- Supplied data -
┄┄┄┄┄┄┄┄┄┄┄┄┄┄┄┄┄┄┄┄

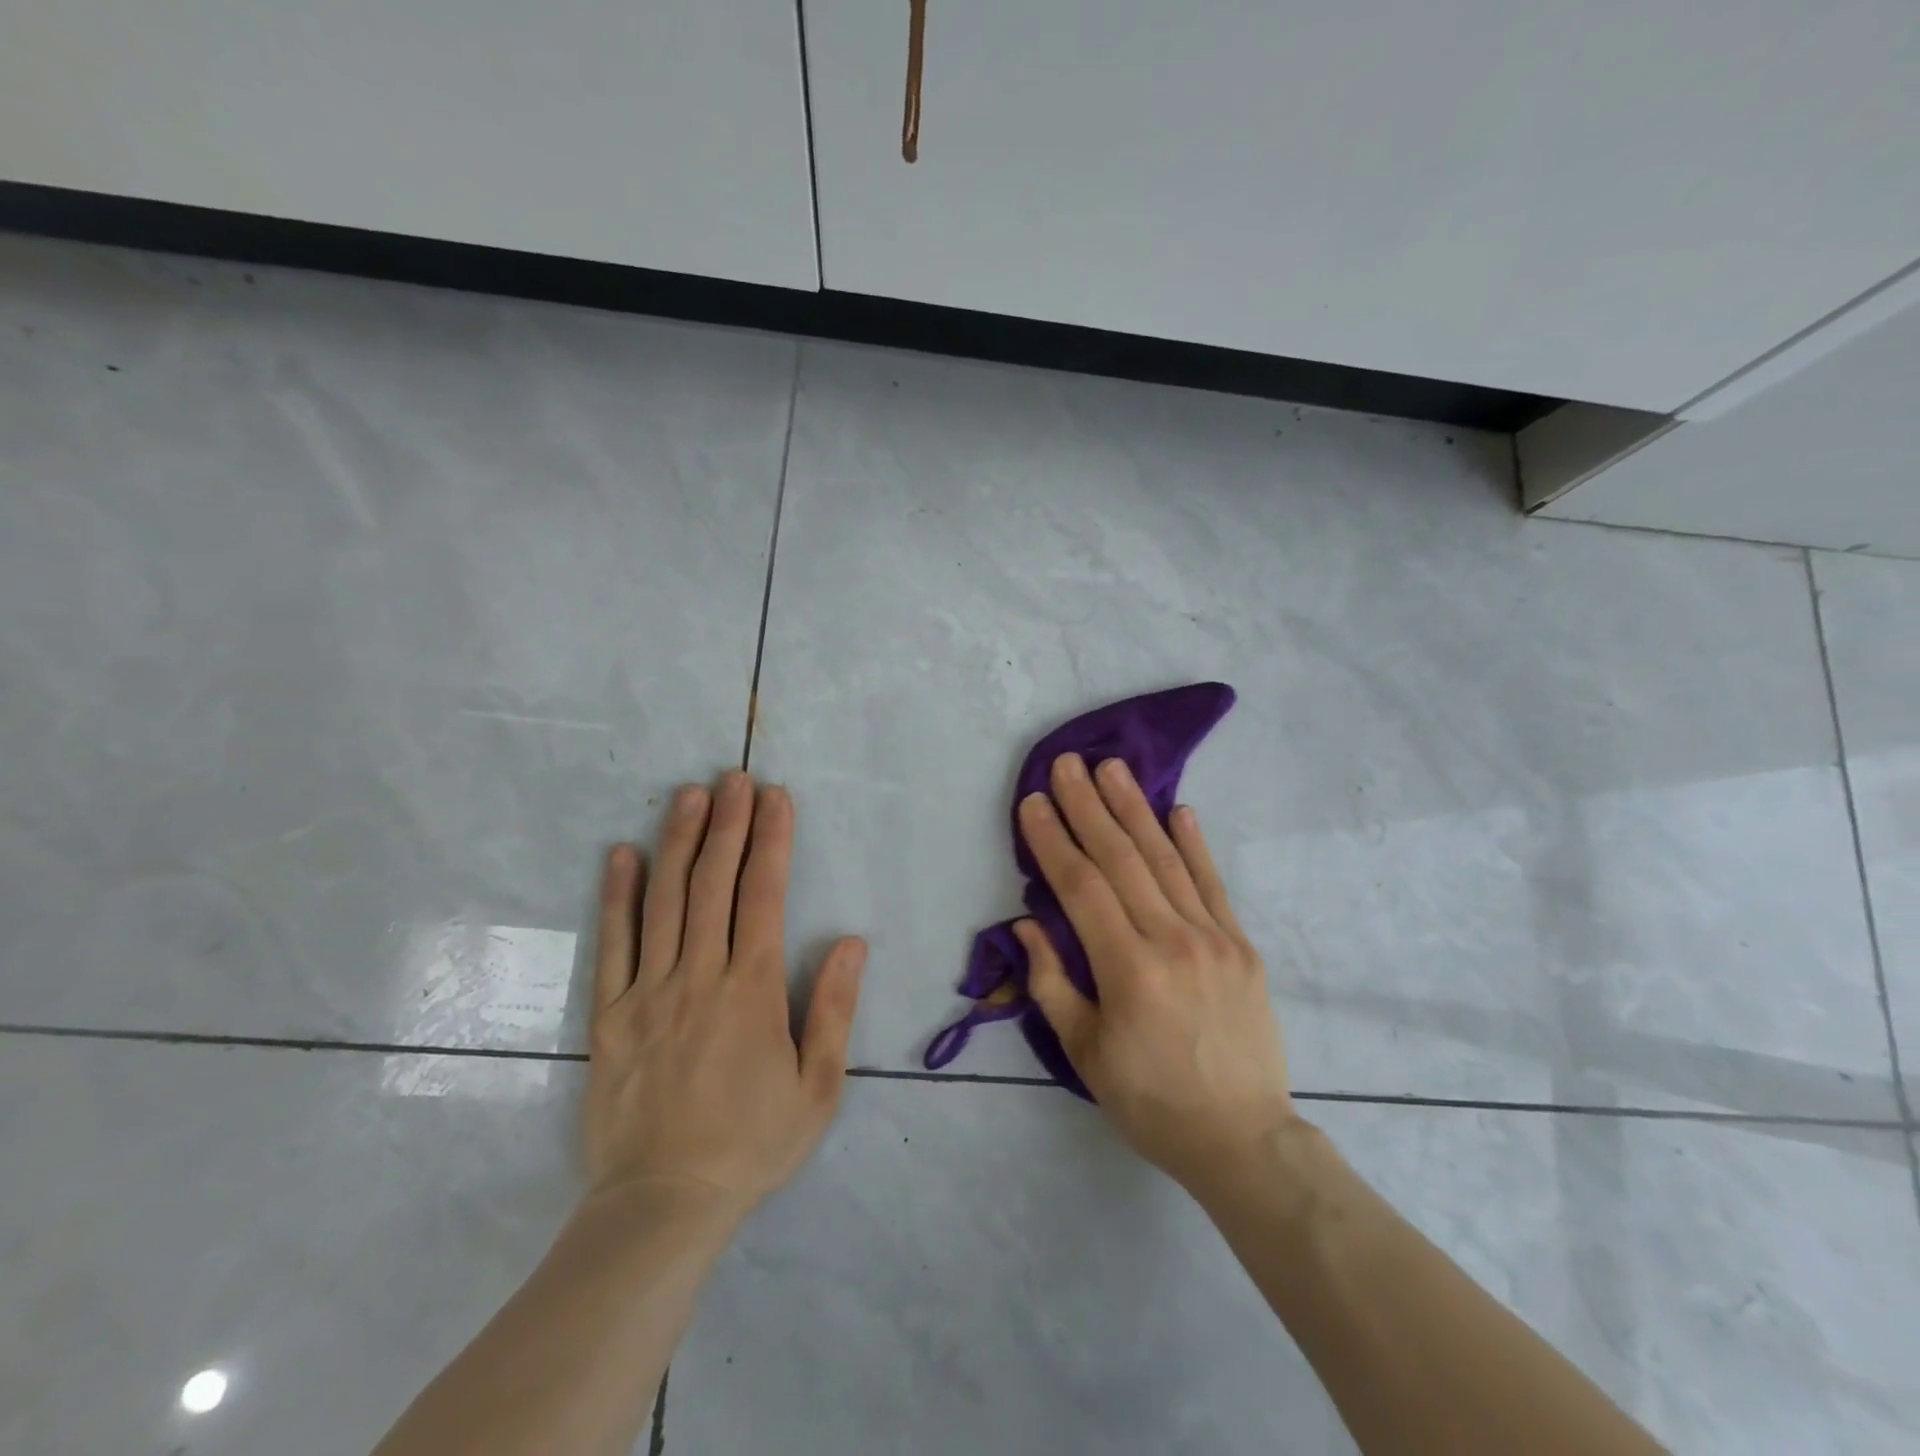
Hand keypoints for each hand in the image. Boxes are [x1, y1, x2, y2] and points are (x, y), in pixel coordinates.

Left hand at [581, 770, 865, 1221]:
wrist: (662, 1204)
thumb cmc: (751, 1144)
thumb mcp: (817, 1087)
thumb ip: (833, 1009)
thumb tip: (851, 941)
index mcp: (751, 990)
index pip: (763, 895)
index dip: (771, 840)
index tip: (775, 798)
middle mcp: (699, 975)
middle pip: (713, 883)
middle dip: (727, 824)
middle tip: (734, 777)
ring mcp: (649, 991)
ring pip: (664, 901)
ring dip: (677, 842)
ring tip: (688, 795)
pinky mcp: (610, 1014)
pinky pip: (613, 943)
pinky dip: (617, 896)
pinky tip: (622, 855)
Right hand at [1016, 753, 1296, 1197]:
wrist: (1242, 1138)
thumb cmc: (1149, 1101)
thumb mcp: (1085, 1053)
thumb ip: (1052, 983)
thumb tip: (1027, 924)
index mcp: (1128, 971)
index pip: (1081, 887)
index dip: (1054, 841)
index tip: (1033, 802)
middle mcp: (1172, 941)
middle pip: (1122, 859)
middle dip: (1089, 806)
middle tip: (1067, 763)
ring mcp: (1214, 939)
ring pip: (1167, 860)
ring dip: (1136, 809)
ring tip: (1112, 768)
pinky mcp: (1242, 946)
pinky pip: (1213, 884)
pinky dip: (1195, 844)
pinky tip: (1180, 809)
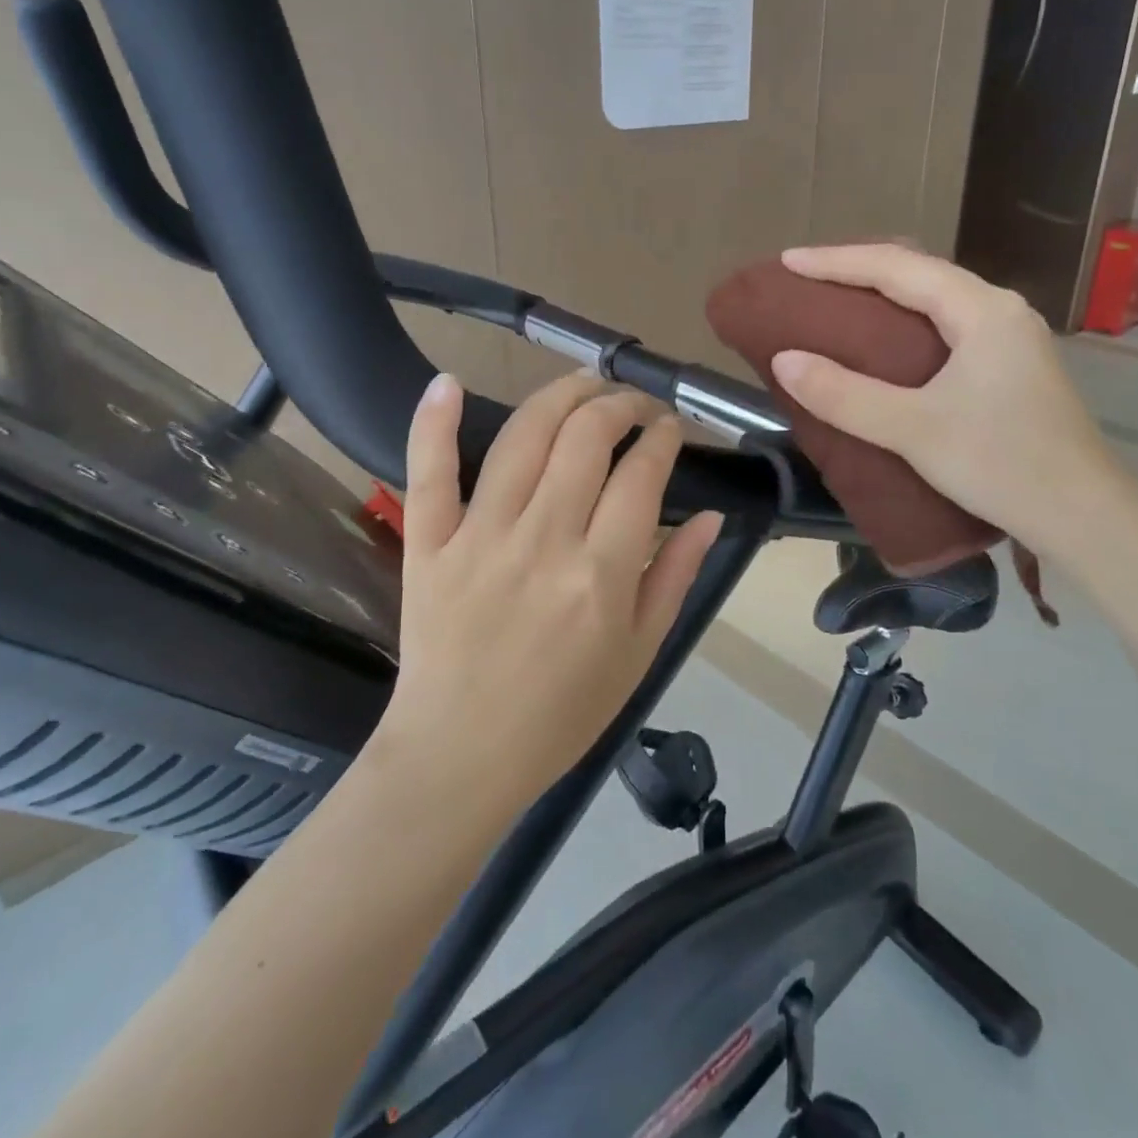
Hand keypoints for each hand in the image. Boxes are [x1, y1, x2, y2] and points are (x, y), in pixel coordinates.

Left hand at [381, 371, 722, 812]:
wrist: (462, 754)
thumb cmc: (561, 713)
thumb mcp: (639, 654)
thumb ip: (675, 578)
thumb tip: (708, 515)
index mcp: (602, 574)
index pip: (640, 475)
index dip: (661, 438)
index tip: (668, 429)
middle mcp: (544, 540)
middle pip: (585, 439)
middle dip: (618, 405)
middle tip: (632, 404)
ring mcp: (480, 536)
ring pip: (522, 438)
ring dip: (558, 396)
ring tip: (583, 382)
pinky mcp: (429, 543)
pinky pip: (429, 472)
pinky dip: (434, 422)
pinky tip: (448, 382)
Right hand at [768, 244, 1119, 548]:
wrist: (1083, 515)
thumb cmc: (1001, 465)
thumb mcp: (912, 430)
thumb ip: (844, 395)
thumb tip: (784, 361)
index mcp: (981, 310)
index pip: (897, 267)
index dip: (837, 261)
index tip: (788, 261)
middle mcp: (999, 311)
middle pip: (919, 273)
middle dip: (858, 269)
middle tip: (807, 279)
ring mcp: (1010, 338)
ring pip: (934, 299)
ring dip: (883, 294)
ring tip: (835, 302)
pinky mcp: (1009, 367)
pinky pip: (945, 325)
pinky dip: (904, 323)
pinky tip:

┄┄┄┄┄┄┄┄┄┄┄┄┄┄┄┄┄┄┄┄

- Your task -
From the first line above to the last, copy the records exactly but omit the pictures.

- Result of this exercise -
Hand keypoints for each hand in the image. Boxes are [x1, y1, x2, y2] and points are (x, y), in pixel coordinates.

Left hand at [581, 770, 865, 1221]:
wrist: (662, 1204)
thumb cmc: (751, 1144)
thumb mcp: (817, 1087)
thumb ip: (833, 1009)
thumb tip: (851, 941)
index mcp: (751, 990)
index pip: (763, 895)
index dip: (771, 840)
index tip: (775, 798)
middle mcp: (699, 975)
middle pip: (713, 883)
middle dip: (727, 824)
middle tip: (734, 777)
ring mcp: (649, 991)
ring pip: (664, 901)
ring dip: (677, 842)
ring tip: (688, 795)
pinky mcp: (610, 1014)
pinky pip: (613, 943)
pinky dip: (617, 896)
pinky tip: (622, 855)
Right hand at [1016, 753, 1296, 1197]:
wrist: (1242, 1138)
thumb cmc: (1149, 1101)
thumb mcp: (1085, 1053)
thumb ip: (1052, 983)
thumb tip: (1027, 924)
index mcp: (1128, 971)
index pip: (1081, 887)
index dip: (1054, 841)
index tip: (1033, 802)
middle mcp: (1172, 941)
middle pip: (1122, 859)
middle dip: (1089, 806)
middle tip: (1067, 763)
ring mcp: (1214, 939)
ring pip: (1167, 860)
ring dip: (1136, 809)
ring tip: (1112, 768)
pinky mcp: (1242, 946)
pinky pip: (1213, 884)
pinky dip: (1195, 844)
pinky tip: (1180, 809)
Hand keypoints for each hand in the image. Boxes are [x1, y1, x2, y2] and points are (x, y), in pixel coordinates.

Left hand at [381, 371, 722, 812]:
wrist: (462, 754)
thumb cmc: (561, 713)
thumb mcp: (639, 654)
thumb ip: (675, 578)
thumb tip: (708, 515)
index mcp: (602, 574)
index pip: (640, 475)
index dip: (661, 438)
index tip: (668, 429)
middle mcp: (544, 540)
middle pip: (585, 439)
middle dip: (618, 405)
middle tip: (632, 404)
ring mcp: (480, 536)
ring pip: (522, 438)
ring dip: (558, 396)
ring tip: (583, 382)
pinky mcp: (429, 543)
pinky pip: (429, 472)
pinky dip: (434, 422)
pinky tip: (448, 382)
Right hand at [768, 244, 1119, 548]:
wrist: (1083, 515)
thumb cmc: (1001, 465)
thumb mcp: (912, 430)
thumb ip: (844, 395)
thumb tip: (784, 361)
index mcp: (981, 310)
index pip: (897, 267)
index dip: (837, 261)
index tip: (788, 261)
middle mcp: (999, 311)
middle pip: (919, 273)
middle dip: (858, 269)
middle tip: (807, 279)
ring mcp: (1010, 338)
ring pip: (934, 299)
ring dip: (883, 294)
ring tip: (835, 302)
pinky mcp: (1009, 367)
pinky pip: (945, 325)
pinky dip: (904, 323)
pinky tip:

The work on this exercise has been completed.